## Texto fornecido

---

Deus, que está em toda a parte e vê tudo, deve ver as torturas dos condenados às penas eternas. Se ele é insensível a seus gemidos durante a eternidade, é eternamente sem compaixão; se é sem compaixão, não é infinitamente bom.

12. A isso, responde-se que o pecador que se arrepende antes de morrer sente a misericórdia de Deus, e que então o maior culpado pode cair em graça.

Isto não é posto em dúvida, e concebe-se que Deus perdoe apenas ao arrependido, e seja inflexível para com os endurecidos; mas, se ele é cheio de misericórdia para com a alma que se arrepende antes de ter deixado o corpo, por que deixa de sê-lo para com aquela que se arrepende depois da morte? Por que o arrependimento não teria eficácia a não ser durante a vida, que é apenas um instante, e não a teria mais durante a eternidade, que não tem fim? Se a bondade e a misericórdia de Deus são circunscritas a um determinado tempo, não são infinitas, e Deus não é infinitamente bom.

13. Deus é soberanamente justo. A soberana justiça não é a justiça mais inexorável, nem aquela que deixa toda falta impune; é aquela que tem em conta rigorosamente o bem e o mal, que recompensa um e pune o outro na proporção mais equitativa, e nunca se engana.

Se, por uma falta temporária, que sempre é o resultado da natureza imperfeita do homem, e com frequência do meio em que ele se encontra, a alma pode ser punida eternamente, sem esperança de atenuação nem de perdão, não há nenhuma proporção entre a falta e a punição: portanto, não há justiça.

Se o culpado volta para Deus, arrepende-se e pede para reparar o mal que fez, é um retorno ao bem, aos bons sentimentos. Se o castigo é irrevogável, esse retorno ao bem é sem fruto; visto que não tem em conta o bem, não é justiça. Entre os homens, o condenado que se emenda vê sua pena comutada, por vezes até perdoada; logo, haveria na justiça humana mais equidade do que na justiça divina!

Se a condenação é irrevogável, o arrependimento é inútil; o culpado, não tendo nada a esperar de seu retorno ao bem, persiste no mal; de modo que não só Deus o condena a sofrer perpetuamente, mas ainda a permanecer no mal pela eternidade. Isso não seria justiça nem bondade.

14. Sendo infinito em todas as coisas, Deus deve conhecer tudo, o passado e o futuro; ele deve saber, no momento da criação de uma alma, se ela falhará tão gravemente para ser condenada eternamente. Se não o sabe, seu saber não é infinito, e então não é Deus. Se o sabe, cria voluntariamente um ser destinado, desde a formação, a torturas sem fim, e então ele não é bom.

Se Deus, tocado pelo arrependimento de um condenado, pode estender sobre ele sua misericórdia e retirá-lo do inferno, não há mais penas eternas, e o julgamento pronunciado pelos homens é revogado.

15. A doutrina das penas eternas absolutas conduz portanto forçosamente à negação ou à diminuição de alguns atributos de Deus; ela é, por conseguinte, inconciliável com a perfeição infinita; de onde se chega a esta conclusão: Se Deus é perfeito, a condenação eterna não existe; se ela existe, Deus não é perfeito.

---

## Registros fornecidos
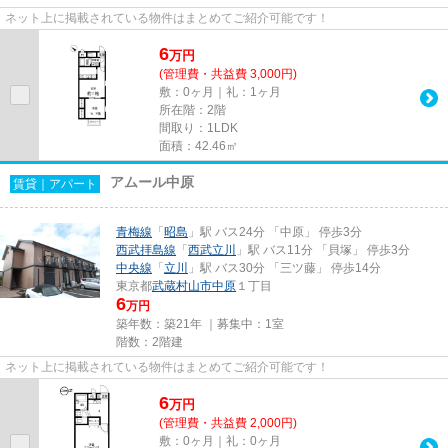
ネット上に掲載されている物件はまとめてご紹介可能です！
6
万
円
(管理費・共益費 3,000円)
敷：0ヶ月｜礼：1ヶ月
所在階：2階
間取り：1LDK
面積：42.46㎡
アムール中原
賃貸｜アパート
青梅線
「
昭島
」駅 バス24分 「中原」 停歩3分
西武拝島線
「
西武立川
」駅 バス11分 「貝塚」 停歩3分
中央線
「
立川
」駅 バス30分 「三ツ藤」 停歩14分
東京都
武蔵村山市
中原
１丁目
6
万円
築年数：築21年 ｜募集中：
1室
階数：2階建
ネット上に掲載されている物件はまとめてご紹介可能です！
6
万
円
(管理費・共益費 2,000円)
敷：0ヶ月｜礼：0ヶ月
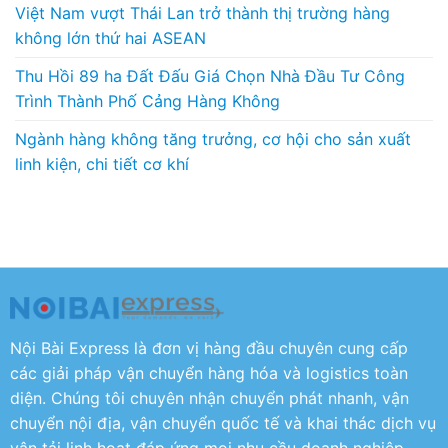
Việt Nam vượt Thái Lan trở thành thị trường hàng
không lớn thứ hai ASEAN
Thu Hồi 89 ha Đất Đấu Giá Chọn Nhà Đầu Tư Công
Trình Thành Phố Cảng Hàng Không
Ngành hàng không tăng trưởng, cơ hội cho sản xuất
linh kiện, chi tiết cơ khí
Nội Bài Express là đơn vị hàng đầu chuyên cung cấp
các giải pháp vận chuyển hàng hóa và logistics toàn
diện. Chúng tôi chuyên nhận chuyển phát nhanh, vận
chuyển nội địa, vận chuyển quốc tế và khai thác dịch vụ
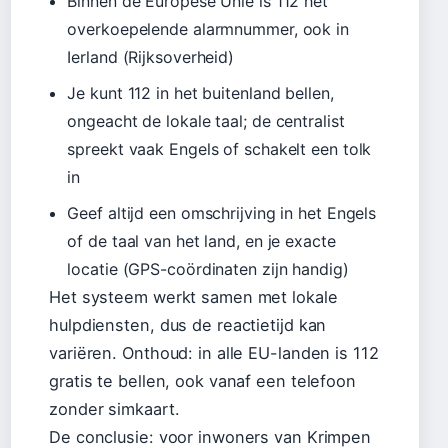
Binnen de Europese Unie is 112 het
overkoepelende alarmnummer, ook in
Ierland (Rijksoverheid)
Je kunt 112 in het buitenland bellen,
ongeacht de lokale taal; de centralist
spreekt vaak Engels of schakelt een tolk
in
Geef altijd een omschrijving in het Engels
of de taal van het land, en je exacte
locatie (GPS-coördinaten zijn handig)
Het systeem werkt samen met lokale
hulpdiensten, dus de reactietijd kan
variëren. Onthoud: in alle EU-landen is 112
gratis te bellen, ook vanaf een telefoon
zonder simkaart.
De conclusie: voor inwoners van Krimpen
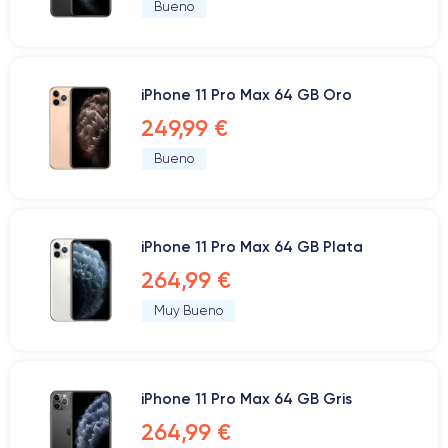
Bueno
iPhone 11 Pro Max 64 GB Oro
249,99 €
Bueno
iPhone 11 Pro Max 64 GB Plata
264,99 €
Muy Bueno
iPhone 11 Pro Max 64 GB Gris
264,99 €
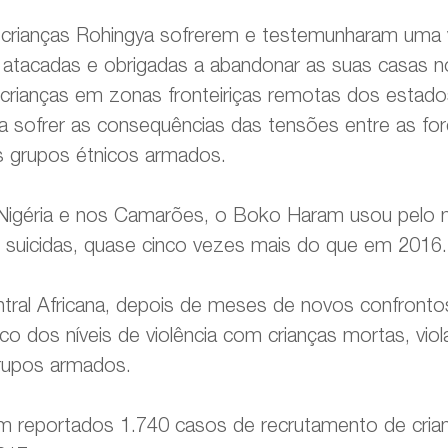
rianças Rohingya sofrerem e testemunharam uma vi
atacadas e obrigadas a abandonar as suas casas n
crianças em zonas fronteiriças remotas dos estado
a sofrer as consequências das tensões entre as fo
s grupos étnicos armados.
Nigéria e nos Camarões, o Boko Haram usou pelo 
suicidas, quase cinco vezes mais do que em 2016.
tral Africana, depois de meses de novos confronto
o dos níveis de violência com crianças mortas, viol
grupos armados.
m reportados 1.740 casos de recrutamento de crian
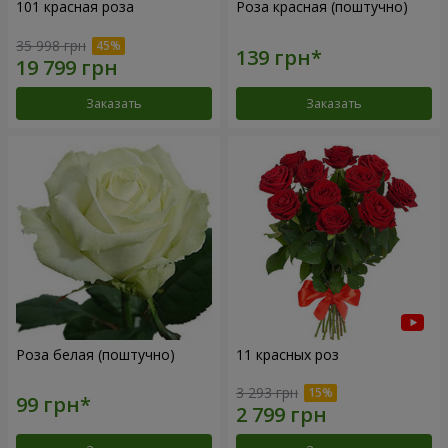
101 красная роза
Роза красная (поштучно)
35 998 грн
Заказать
Заказать
Роза белая (поштучно)
11 красных роз
3 293 грн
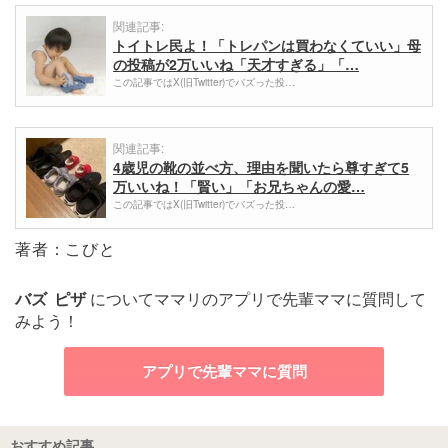
関連記事:
トイトレ民よ！「トレパンは買わなくていい」母
の投稿が2万いいね「天才すぎる」「…
この記事ではX(旧Twitter)でバズった投…
関連記事:
4歳児の靴の並べ方、理由を聞いたら尊すぎて5
万いいね！「賢い」「お兄ちゃんの愛…
この記事ではX(旧Twitter)でバズった投…
著者：こびと
バズ
ピザ
についてママリのアプリで先輩ママに質問して
みよう！
アプリで先輩ママに質問
おすすめ記事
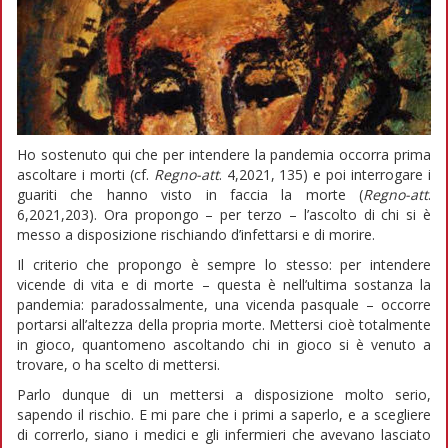
Ho sostenuto qui che per intendere la pandemia occorra prima
ascoltare i morti (cf.
Regno-att
. 4,2021, 135) e poi interrogare i
guariti che hanno visto in faccia la morte (
Regno-att
.
6,2021,203). Ora propongo – per terzo – l’ascolto di chi si è
messo a disposizione rischiando d’infettarsi e di morire.
Il criterio che propongo è sempre lo stesso: per intendere
vicende di vita e di morte – questa è nell’ultima sostanza la
pandemia: paradossalmente, una vicenda pasquale – occorre
portarsi all’altezza della propria morte. Mettersi cioè totalmente
in gioco, quantomeno ascoltando chi in gioco si è venuto a
trovare, o ha scelto di mettersi.
Parlo dunque di un mettersi a disposizione molto serio,
sapendo il rischio. E mi pare che i primi a saperlo, e a scegliere
di correrlo, siano i medici e gli infermieri che avevano lasciato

---

## O que fazer
[A] Imprima, sem nenhuma alteração, o trecho do texto sobre as penas eternas que abre com as palavras que contêm "Se o culpado" e fecha com "na justiça divina!".
[B] Segundo o texto sobre as penas eternas, o que acontece, na justiça humana, com o condenado que se emenda?

## Respostas das tarefas
[A]
Se o culpado volta para Deus, arrepende-se e pede para reparar o mal que fez, é um retorno ao bem, aos bons sentimentos. Se o castigo é irrevogável, esse retorno ao bem é sem fruto; visto que não tem em conta o bem, não é justiça. Entre os homens, o condenado que se emenda vê sua pena comutada, por vezes até perdoada; logo, haveria na justiça humana mais equidade do que na justiça divina!

[B] Ele vê sua pena comutada e, por vezes, até perdoada.